Intelligent Defect Diagnosis of Spiral Bevel Gears Under Different Operating Conditions Using ANN and KNN Classifiers

Abstract

Spiral bevel gears are important part of many mechanical transmission systems and are known for their smooth operation and strong load carrying capacity. This type of gear has a high contact ratio, which makes it very difficult to diagnose even serious defects. Therefore, spiral bevel gears have rarely been used as a reference for defect diagnosis techniques. To overcome these challenges, artificial intelligence (AI) techniques are used in this research to diagnose defects in spiral bevel gears. Although Al techniques in the field of fault diagnosis have been very successful, however, these methods largely use the assumption that the training and test data come from the same operating conditions. However, when the operating conditions in which the trained model is deployed for predictions, differ from the operating conditions in which the model was trained, the performance of these approaches might be significantly reduced.
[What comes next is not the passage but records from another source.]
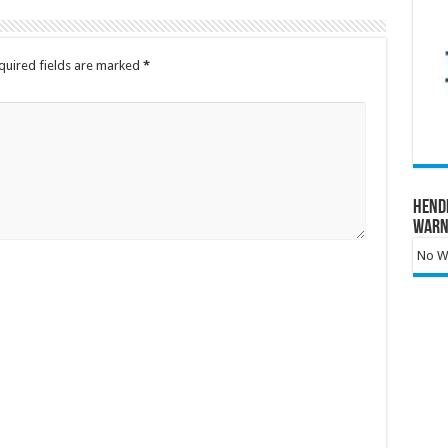
quired fields are marked
*
Hend
Warn
No Wa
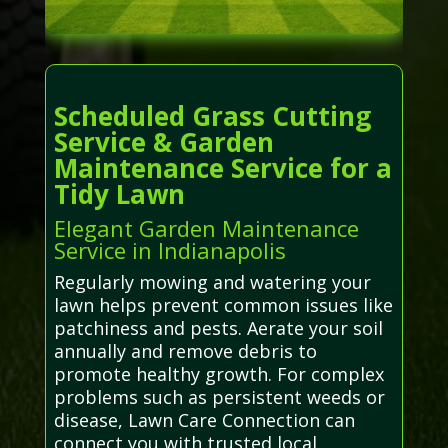
Scheduled Grass Cutting
Service & Garden
Maintenance Service for a
Tidy Lawn
Elegant Garden Maintenance
Service in Indianapolis
Regularly mowing and watering your
lawn helps prevent common issues like
patchiness and pests. Aerate your soil
annually and remove debris to
promote healthy growth. For complex
problems such as persistent weeds or
disease, Lawn Care Connection can
connect you with trusted local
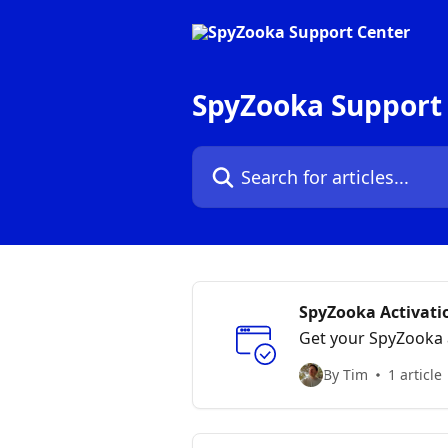
Skip to main content
SpyZooka Support
Search for articles...
SpyZooka Activati
Get your SpyZooka 
By Tim
1 article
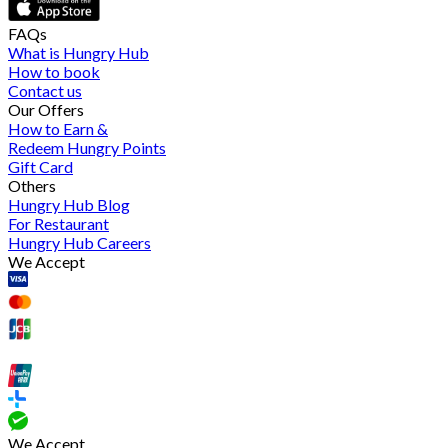
FAQs
What is Hungry Hub
How to book
Contact us
Our Offers
How to Earn &
Redeem Hungry Points
Gift Card
Others
Hungry Hub Blog
For Restaurant
Hungry Hub Careers
We Accept
We Accept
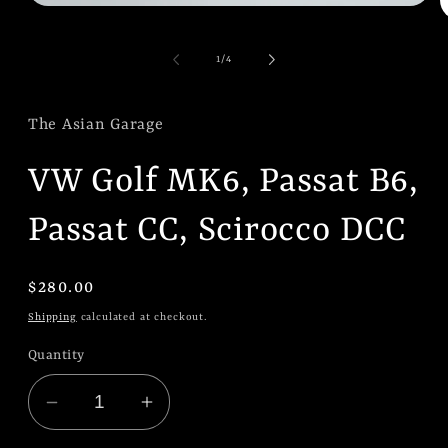
Open
O
media
m
1
2
in
of
1
/
4
i
modal
m
The Asian Garage
VW Golf MK6, Passat B6,
Passat CC, Scirocco DCC
Regular
$280.00
price
Shipping
calculated at checkout.
Quantity
Decrease
Increase
quantity
quantity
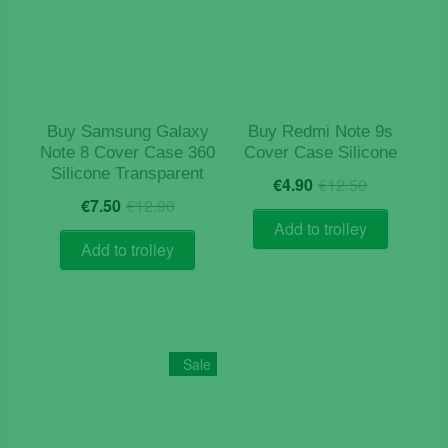
may
be
chosen
on
the
product
Buy Samsung Galaxy
Buy Redmi Note 9s
page
Note 8 Cover Case 360
Cover Case Silicone
Silicone Transparent
Original
Current
€
4.90
€
12.50
Original
Current
price
price
€
7.50
€
12.90
price
price
was:
is:
Add to trolley
was:
is:
€12.50.
€4.90.
Add to trolley
€12.90.
€7.50.
Sale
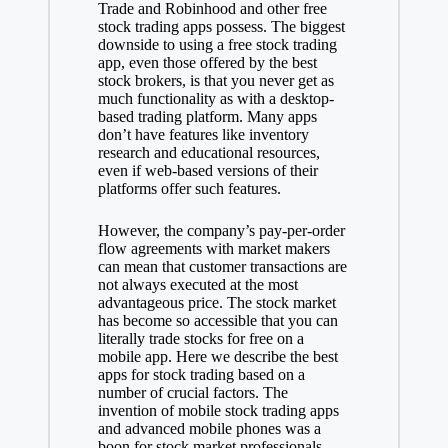
Trade and Robinhood and other free
stock trading apps possess. The biggest
downside to using a free stock trading
app, even those offered by the best
stock brokers, is that you never get as
much functionality as with a desktop-
based trading platform. Many apps
don’t have features like inventory
research and educational resources,
even if web-based versions of their
platforms offer such features.
However, the company’s pay-per-order
flow agreements with market makers
can mean that customer transactions are
not always executed at the most
advantageous price. The stock market
has become so accessible that you can
literally trade stocks for free on a
mobile app. Here we describe the best
apps for stock trading based on a
number of crucial factors. The
invention of mobile stock trading apps
and advanced mobile phones was a
boon for stock market professionals.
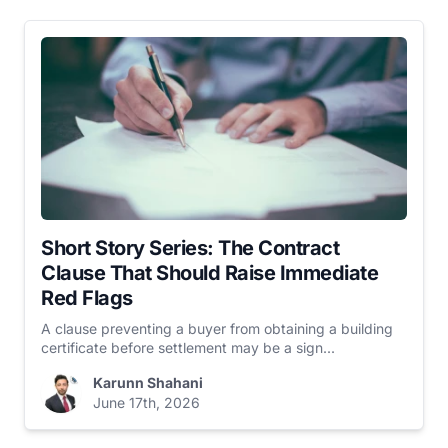
Short Story Series: The Contract
Clause That Should Raise Immediate
Red Flags
A clause preventing a buyer from obtaining a building
certificate before settlement may be a sign...
Karunn Shahani
June 17th, 2026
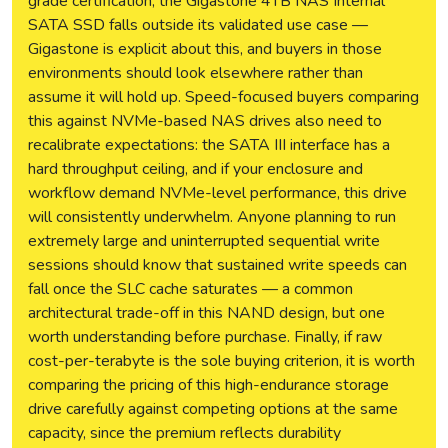
grade certification, the Gigastone 4TB NAS Internal
SATA SSD falls outside its validated use case —
Gigastone is explicit about this, and buyers in those
environments should look elsewhere rather than
assume it will hold up. Speed-focused buyers comparing
this against NVMe-based NAS drives also need to
recalibrate expectations: the SATA III interface has a
hard throughput ceiling, and if your enclosure and
workflow demand NVMe-level performance, this drive
will consistently underwhelm. Anyone planning to run
extremely large and uninterrupted sequential write
sessions should know that sustained write speeds can
fall once the SLC cache saturates — a common
architectural trade-off in this NAND design, but one
worth understanding before purchase. Finally, if raw
cost-per-terabyte is the sole buying criterion, it is worth
comparing the pricing of this high-endurance storage
drive carefully against competing options at the same
capacity, since the premium reflects durability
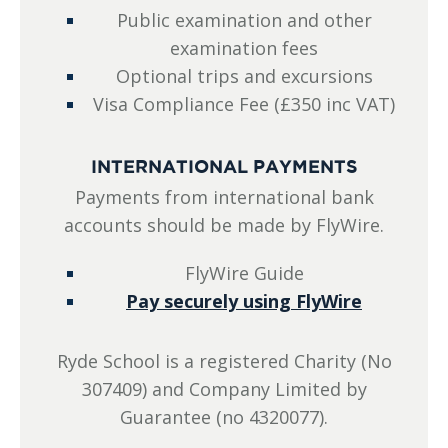
Public examination and other
examination fees
Optional trips and excursions
Visa Compliance Fee (£350 inc VAT)
INTERNATIONAL PAYMENTS
Payments from international bank
accounts should be made by FlyWire.
FlyWire Guide
Pay securely using FlyWire
Ryde School is a registered Charity (No
307409) and Company Limited by
Guarantee (no 4320077).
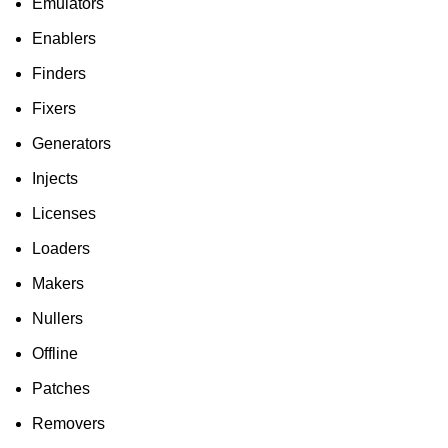
Emulators
Enablers
Finders
Fixers
Generators
Injects
Licenses
Loaders
Makers
Nullers
Offline
Patches
Removers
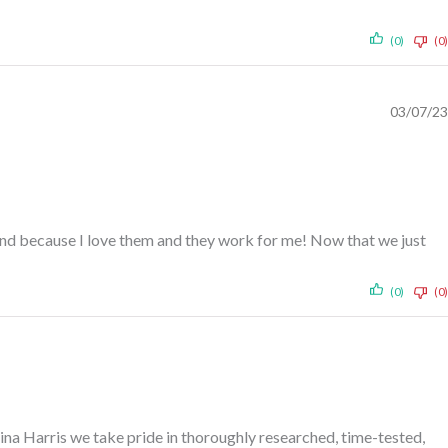
(0)
(0)
03/07/23
ehind because I love them and they work for me! Now that we just
(0)
(0)
rina Harris we take pride in thoroughly researched, time-tested,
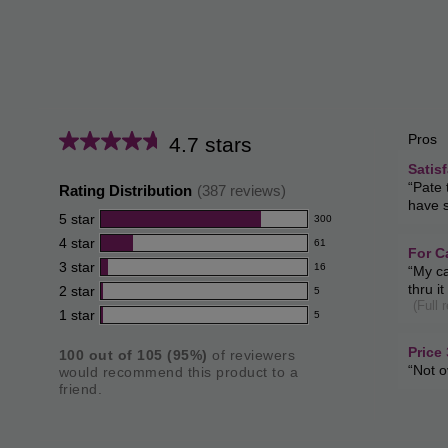
Pros
List
4.7 stars
Average
of
satisfa
Satis
rating
181
Revie
“
Pate 
Pros
Rating Distribution
(
387
reviews)
review
snippe
for
have s
Highli
Click
5
star
300
this
300
here
4
star
61
for
reviews
product:
61
for
For C
full
3
star
cats
with
16
Revie
“
My ca
reviews
4.7
16
review
172
snippe
5
thru i
2
star
with
5
reviews
review
out
5
Click
(Full 
star
4
1
star
here
with
5
reviews
of
5
rating.
for
star
3
with
reviews
full
5
rating.
price
Price
100
out of
105
(
95
%)
of reviewers
star
2
review
with
34
Revie
“
Not o
stars
would recommend this product to a
rating.
star
review
1
snippe
friend.
rating.
Click
star
here
rating.
for
full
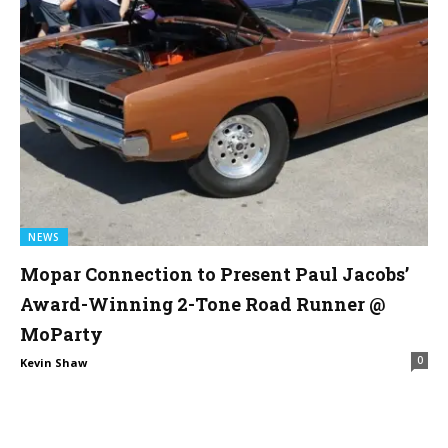
NEWS
Mopar Connection to Present Paul Jacobs’
Award-Winning 2-Tone Road Runner @
MoParty
0
Kevin Shaw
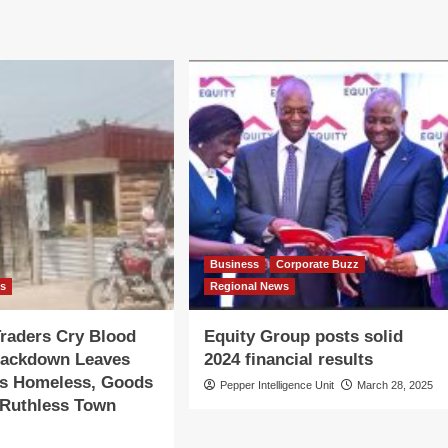
Business
Corporate Buzz
ws
Regional News
raders Cry Blood
Equity Group posts solid
rackdown Leaves
2024 financial results
s Homeless, Goods
Pepper Intelligence Unit
March 28, 2025
 Ruthless Town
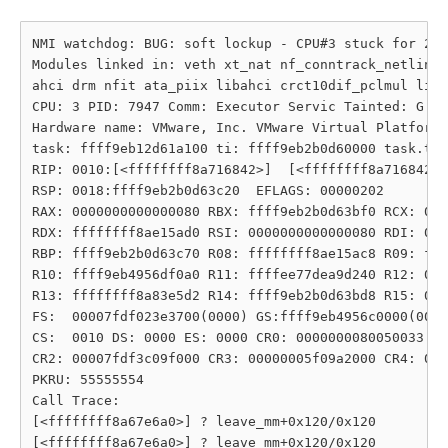
NMI watchdog: BUG: soft lockup - CPU#3 stuck for 23s
Modules linked in: veth xt_nat nf_conntrack_netlink 
ahci drm nfit ata_piix libahci crct10dif_pclmul libn
CPU: 3 PID: 7947 Comm: Executor Servic Tainted: G   
Hardware name: VMware, Inc. VMware Virtual Platform/
task: ffff9eb12d61a100 ti: ffff9eb2b0d60000 task.ti:
RIP: 0010:[<ffffffff8a716842>]  [<ffffffff8a716842>]
RSP: 0018:ffff9eb2b0d63c20  EFLAGS: 00000202

RAX: 0000000000000080 RBX: ffff9eb2b0d63bf0 RCX: 000
RDX: ffffffff8ae15ad0 RSI: 0000000000000080 RDI: 000
RBP: ffff9eb2b0d63c70 R08: ffffffff8ae15ac8 R09: fff
R10: ffff9eb4956df0a0 R11: ffffee77dea9d240 R12: 000
R13: ffffffff8a83e5d2 R14: ffff9eb2b0d63bd8 R15: 000
FS:  00007fdf023e3700(0000) GS:ffff9eb4956c0000(0000
CS:  0010 DS: 0000 ES: 0000 CR0: 0000000080050033

CR2: 00007fdf3c09f000 CR3: 00000005f09a2000 CR4: 000
PKRU: 55555554

Call Trace:

[<ffffffff8a67e6a0>] ? leave_mm+0x120/0x120

[<ffffffff8a67e6a0>] ? leave_mm+0x120/0x120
Outside the laboratory, in real-world applications, operating conditions significantly vary, and it is difficult to obtain data for all potential operating conditions. To overcome this limitation and to make AI techniques suitable for diagnosing spiral bevel gear faults under different operating conditions, an effort is made to find fault distinguishing features, which are lesser sensitive to operating conditions. Artificial neural network (ANN) and K-nearest neighbors (KNN) are used as classifiers for fault detection. Performance comparison between both classifiers is made to determine their individual capability and suitability for diagnosing defects of spiral bevel gears under different operating conditions.